Regulação com princípios
Durante a tramitação no Congresso, uma sugestão mais alinhada às demandas do empresariado, de autoria do deputado Eduardo Bismarck (PDT-CE), foi adicionada ao mesmo projeto relatado pelo senador Eduardo Gomes. De escopo principiológico – ou soft law – ela estabelece apenas princípios de governança e responsabilização, aos moldes do Marco Civil da Internet, de 2014.
O documento de oito páginas aponta, por exemplo, direitos e deveres dos usuários, assim como garantias já previstas na Constituição, deixando as demais legislações já em vigor regularem, na prática, o funcionamento da IA no país.
Aprovado no plenário da Câmara em 2021, o projeto de Bismarck estimulou o primeiro debate público sobre o tema, já que, da noite para o dia, foi colocado para votação em regime de urgência. Juristas e especialistas reclamaram que não foram consultados e levaram o protesto ao Senado, onde o projeto está atualmente.
Nos últimos meses, empresários voltaram à carga – em campanhas publicitárias e em eventos privados, assim como em lobby no Congresso – para que o projeto de Bismarck seja o alicerce da regulação da IA no país.
Um desses empresários é Diogo Costa, CEO do Instituto Millenium, think tank fundado há duas décadas para debater a intervenção do Estado na economia. Para ele, se a proposta detalhista balizar o processo, significará insegurança jurídica e burocracia para os negócios.

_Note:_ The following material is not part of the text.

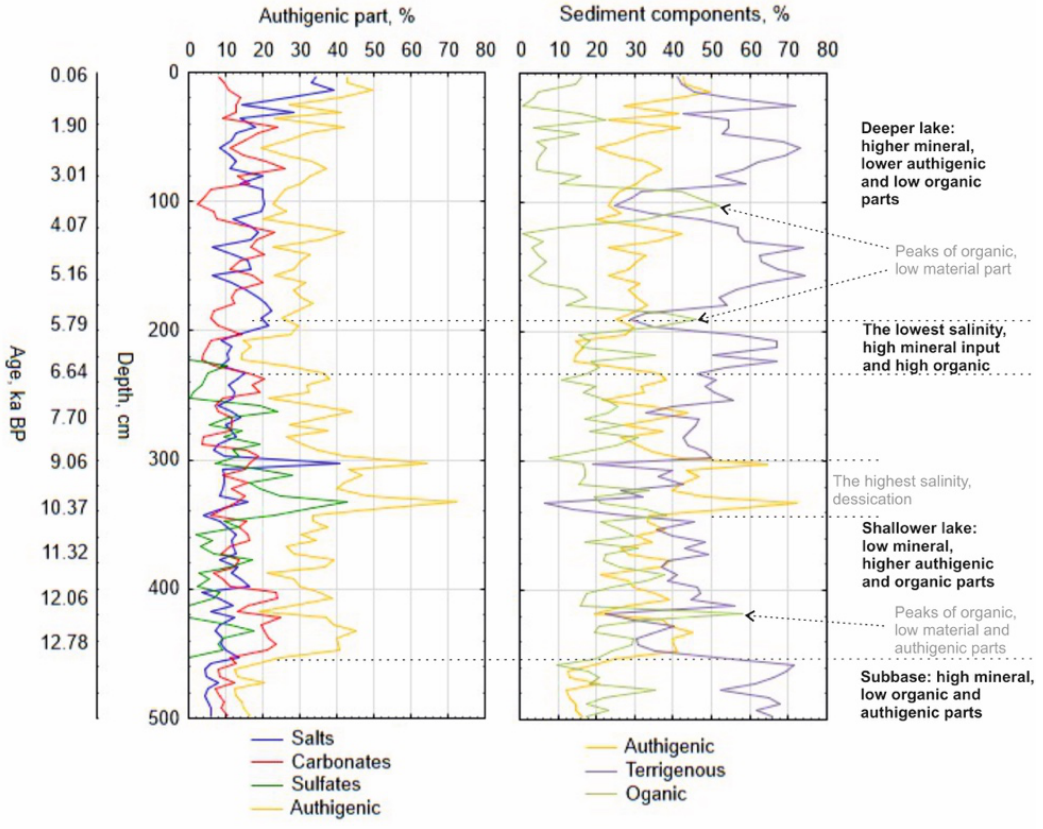
Figure 5. Changes of terrigenous, organic and authigenic fractions along the sediment core and their environmental interpretation.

"Como a IA muda toda hora, a lei também terá que se adaptar, deixando os negócios sempre à mercê das transformações. As startups vão ter que ter técnicos e advogados na mesma medida", diz, citando uma pesquisa do banco Goldman Sachs que, no começo deste ano, previu um crescimento de 1,5% da produtividade brasileira conforme a IA avançar no país.
Para Costa, o ideal é seguir com uma lei amparada em princípios, caminho seguido pelo Japão, por exemplo. Dessa forma, bastaria usar outras regras já vigentes na lei brasileira para controlar o funcionamento da IA. "Isso já está sendo feito, inclusive. As agências setoriais têm suas próprias portarias, que funcionam bem", analisa o empresário.
Interlocutores ouvidos pela DW em Brasília acreditam que, pelo conflito, mas também pelas inovações de ferramentas como o ChatGPT, uma regulação só será feita depois das eleições municipais do ano que vem.
Eles apontam que havia pressa em definir uma legislação até 2022, quando a demanda prescritiva era forte. Hoje, ao contrário, os parlamentares querem evitar que o debate tome o mesmo caminho da legislação sobre redes sociais que, insuflada por ataques a escolas do país em abril, foi adiada após pressões das big techs e de bancadas temáticas na Câmara. A discussão desgastou congressistas, governo e ministros do Supremo Tribunal Federal (STF), abertamente favoráveis ao projeto.
Mas, para Murilo Corrêa, da UEPG, a legislação da IA só será destravada, de fato, quando as big techs se sentarem à mesa. "Se a gente observar as regras ambientais brasileiras, elas são todas feitas com a presença do pessoal do agronegócio. Se isso não for feito agora, não sairá nada", finaliza.